Tom Cherry, a middle-aged man, has difficult decisions to make when the police reopen the investigation into the 1963 16th Street Baptist Church bombing in Birmingham, Alabama in which his father, Bobby Frank Cherry, was involved. Now, Tom has to decide whether to protect his father or to turn him in and let justice finally be done.

==Cast ==
- Tom Sizemore as Tom Cherry
- Richard Jenkins as Bobby Frank Cherry
- Brenda Bazinet as Virginia Cherry
- Lachlan Murdoch as Young Tom
- Colm Feore as Dalton Strong
- Ving Rhames as Garrick Jones
- Jessica Gray Charles as Denise McNair
- Funmiola Lawson as Cynthia Wesley
- Aaryn Doyle as Carole Robertson
- Isys McKoy as Addie Mae Collins
- Mica Le John as Sarah Collins
- Kim Roberts as Mrs. Wesley
- Delores Etienne as Older Woman at Church
- Sandi Ross as Sunday School Teacher
- Ardon Bess as Minister at Church
- Michael Rhoades as Tommy
- Bruce McFee as Robert Chambliss
- Tony Munch as Herman Cash
- Simon Reynolds as Troy Ingram
- Tom McBeath as J. Edgar Hoover

==Production==
The film was shot in Toronto. The cast includes Tom Sizemore, Richard Jenkins, Ving Rhames, Colm Feore, Jackie Richardson, Connor Price, Aaryn Doyle, Isys McKoy, Jessica Gray Charles, and Funmiola Lawson.

==Reception==
===Critical response===
On Rotten Tomatoes, the film has an approval rating of 50% based on reviews from 6 critics.

Andy Webb from "The Movie Scene" gave the film four out five stars and wrote: "What this all boils down to is that "Sins of the Father" is an extremely powerful movie which doesn't hold back when it comes to showing the racism of the 1960s and then building a modern drama around it with a son's conflict. It will be too brutal for some but it is worth it as it will shock and move you whilst also showing a trio of actors playing difficult roles extremely well."

===Accolades===
Rhames was nominated for the Black Reel Award for Best Actor and the NAACP Image Award for Outstanding Actor in a Television Movie, Mini-Series or Dramatic Special.
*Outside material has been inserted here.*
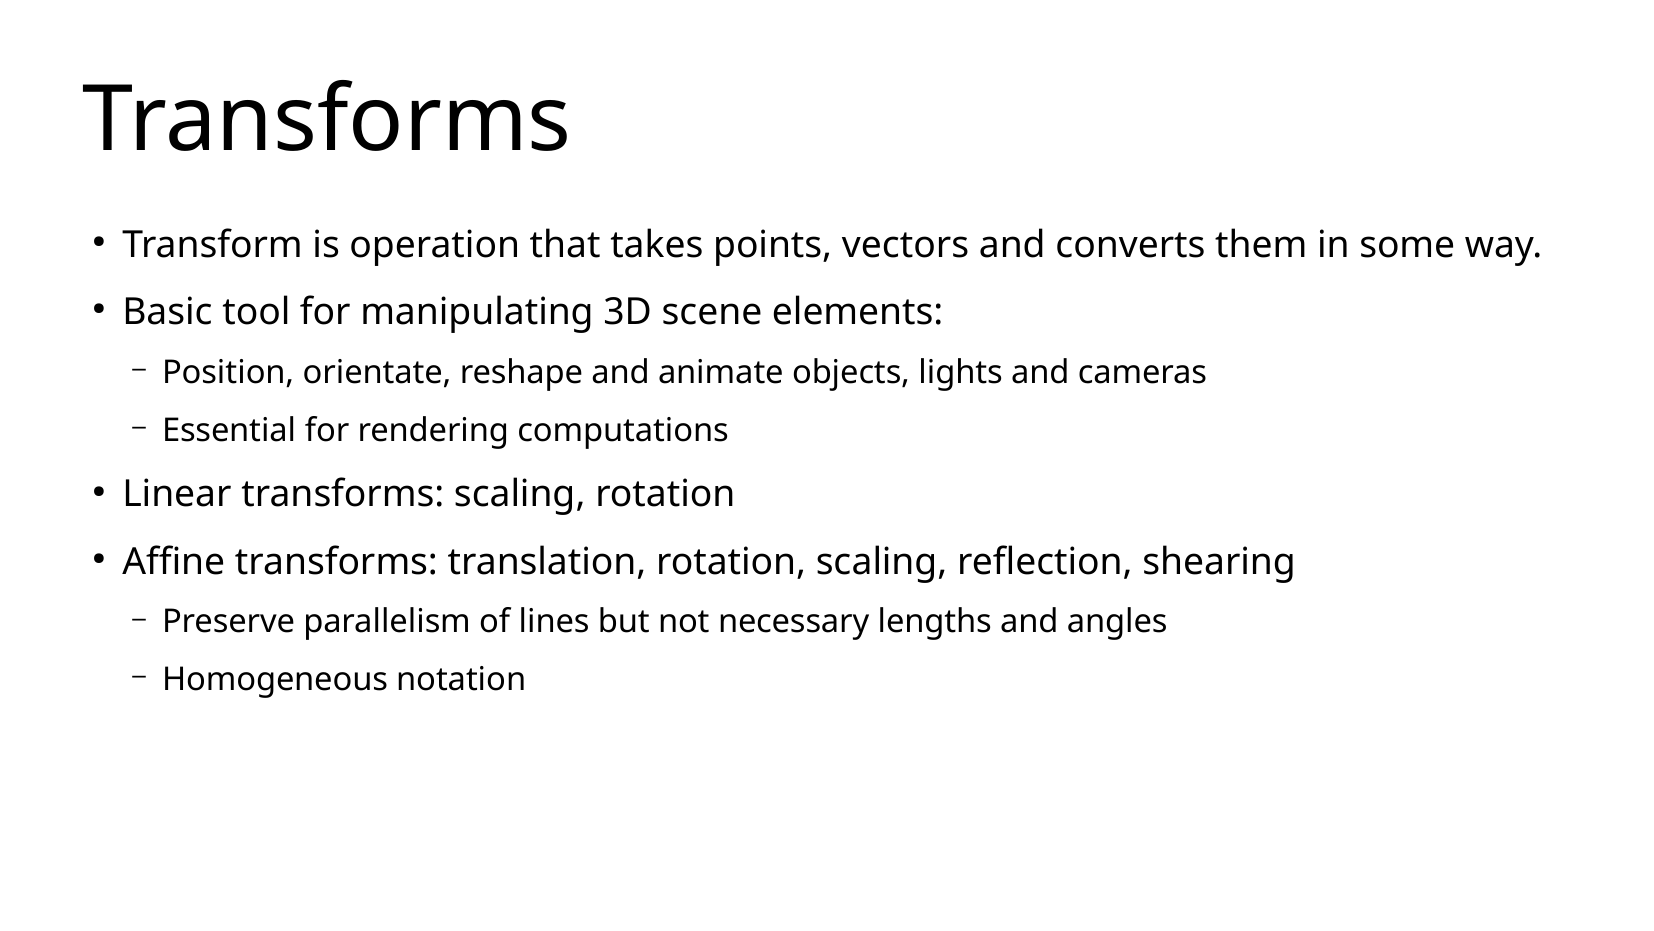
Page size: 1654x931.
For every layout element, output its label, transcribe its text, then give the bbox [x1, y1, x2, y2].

list Transform is operation that takes points, vectors and converts them in some way. Basic tool for manipulating 3D scene elements: Position, orientate, reshape and animate objects, lights and cameras Essential for rendering computations Linear transforms: scaling, rotation Affine transforms: translation, rotation, scaling, reflection, shearing Preserve parallelism of lines but not necessary lengths and angles Homogeneous notation [82, 217, 1571, 758]
title Transforms [82, 0, 1571, 217]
Pielmeier's teleplay earned him nominations for the Humanitas Prize and the Writers Guild of America Award.
Sins of the Father was also nominated for an Artios Awards in the category of "Best Casting for TV Movie of the Week". The film was also nominated for an NAACP Image Awards for "Outstanding Actress in a Television Movie, Mini-Series or Dramatic Special".